On the afternoon of June 26, the attack over the Chilean garrison began. Araneda has already divided his men as it follows: 15 men at Las Cuevas under Sgt. Blanco, 4 officers and 50 soldiers distributed between the chapel and the main farmhouse.

Several hundreds of Indians climbed the hills trying to assail the soldiers at Las Cuevas, but were repelled by Blanco, who waited for the proper time to rendezvous with the rest of the detachment at the farm, but the attacker's flow is steady, cutting any escape routes. The same thing happened at Sángrar, but the soldiers were behind stone walls, shooting from a safe position and inflicting several casualties to his enemies.

After more than three hours of combat, Guzmán's group had to fall back to the chapel, with four dead and seven wounded. A similar thing occurred at Sángrar, where the combat is very harsh, until the Peruvians withdrew to regroup, giving the Chileans a rest for a while.

At this point, an honorable surrender was offered Araneda, promising all kinds of guarantees. But Araneda knew that the Indians would dismember them if doing so. Also, they did not feel defeated, because they still had a good amount of ammunition. Hence, Araneda refused the offer. The montoneras attacked again forcing the Chileans to retreat.

Since taking the position was taking so much time, Vento began to wonder if the division would arrive at any time. His troops and montoneras were exhausted because of the fighting and the extensive march across the mountains. They could not get anything to eat or drink because of the fighting more than expected.

So, he ordered his troops to attack continuously, ordering to set the chapel on fire to force its defenders out. The Chileans bayonet their way out from their burning shelter, attempting to reunite with Araneda. Since being outnumbered, Guzman did not reach his objective, so he deviated his soldiers to Las Cuevas to join Blanco's men. Blanco took a horse and rode to Casapalca seeking reinforcements. After informing the situation, two companies of the 3rd Line and Esmeralda battalions were dispatched to the area.

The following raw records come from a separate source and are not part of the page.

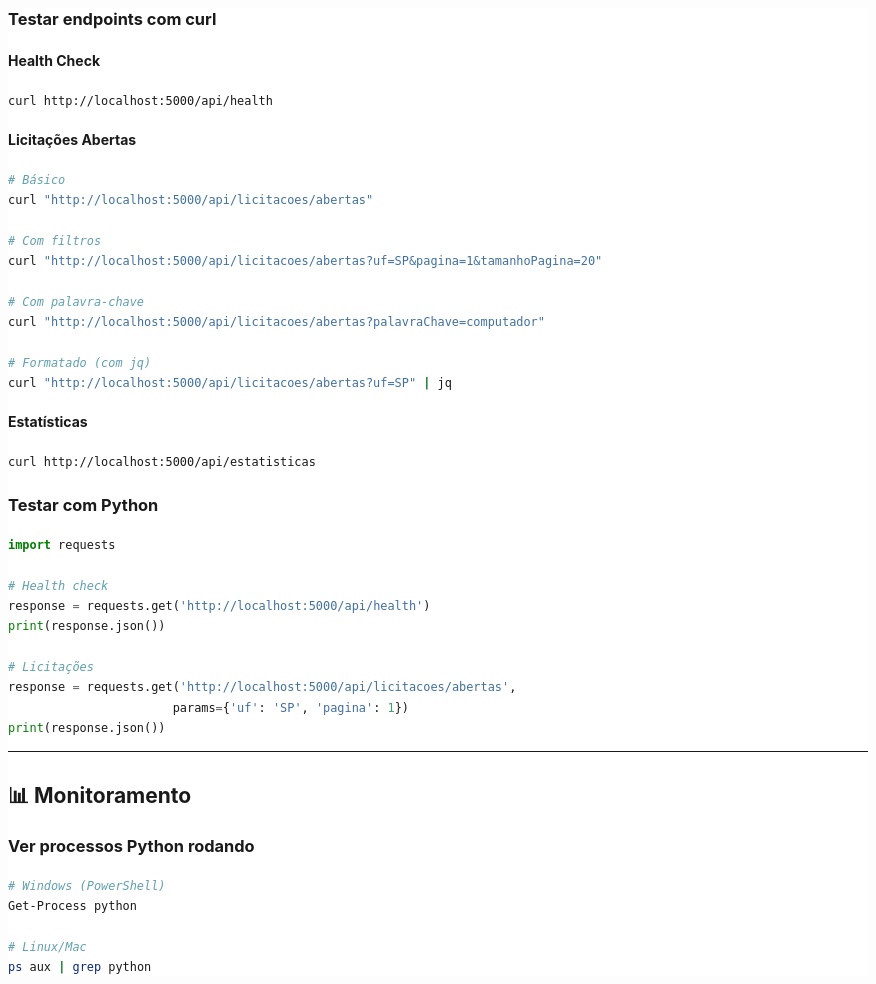 ### Testar endpoints com curl

#### Health Check
```bash
curl http://localhost:5000/api/health
```

#### Licitações Abertas
```bash
# Básico
curl "http://localhost:5000/api/licitacoes/abertas"

# Com filtros
curl "http://localhost:5000/api/licitacoes/abertas?uf=SP&pagina=1&tamanhoPagina=20"

# Com palavra-chave
curl "http://localhost:5000/api/licitacoes/abertas?palavraChave=computador"

# Formatado (com jq)
curl "http://localhost:5000/api/licitacoes/abertas?uf=SP" | jq
```

#### Estatísticas
```bash
curl http://localhost:5000/api/estatisticas
```

### Testar com Python
```python
import requests

# Health check
response = requests.get('http://localhost:5000/api/health')
print(response.json())

# Licitações
response = requests.get('http://localhost:5000/api/licitacoes/abertas', 
                       params={'uf': 'SP', 'pagina': 1})
print(response.json())
```

---

## 📊 Monitoramento

### Ver processos Python rodando
```bash
# Windows (PowerShell)
Get-Process python

# Linux/Mac
ps aux | grep python
```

Inside the farm, the Chileans believed that they had been left alone and would have to resist to the death. The Peruvians believed that, at any time, Letelier would arrive with the bulk of his forces.

=== Deception ===
Araneda realized that his only hope was to deceive the Peruvians, if not, it would be his end. They should convince their enemy that many soldiers are standing yet, so he resolved to shout his orders as loud as he could so they could be heard by the Peruvians.

Simultaneously, Araneda's men began an intense shelling against the Peruvians. The soldiers ran to the windows to shoot from there. Trying not to waste precious time, the wounded reloaded the rifles, leaving them ready for being fired. This process was repeated over and over again.

Also, he thought of another plan to mislead Vento. Araneda wrote a letter to himself, signed by Letelier, saying that the latter with his division will arrive at Sángrar that day, and threw it near to the Peruvian position, who hopefully would believe it.

Luckily for him, his plan worked and the Peruvians became desperate to end this extenuating fight as soon as possible. A final attack is launched to the main farmhouse, but the attackers were once more repelled counting 38 casualties.

After this final attempt, Vento withdrew from the battlefield after learning about incoming Chilean reinforcements.

== Aftermath ==
Araneda managed to survive along with less than fifteen soldiers but held his position, allowing a safe retreat from the mountains. Peruvian casualties were 42 according to later reports, with four dead and 38 wounded. After this encounter, the Chilean division abandoned the Peruvian sierra through Chicla and returned to Lima, where Patricio Lynch was in charge now of the occupation. Also, Letelier has to face charges for abuses against the population. A consequence of his acts was the rise of the Andes against Chile, making it harder to achieve a total capitulation. This would be consummated only two years later on the fields of Huamachuco. For Peru, the battle ended in a victory and is celebrated as a civic holiday in the locality of Sángrar.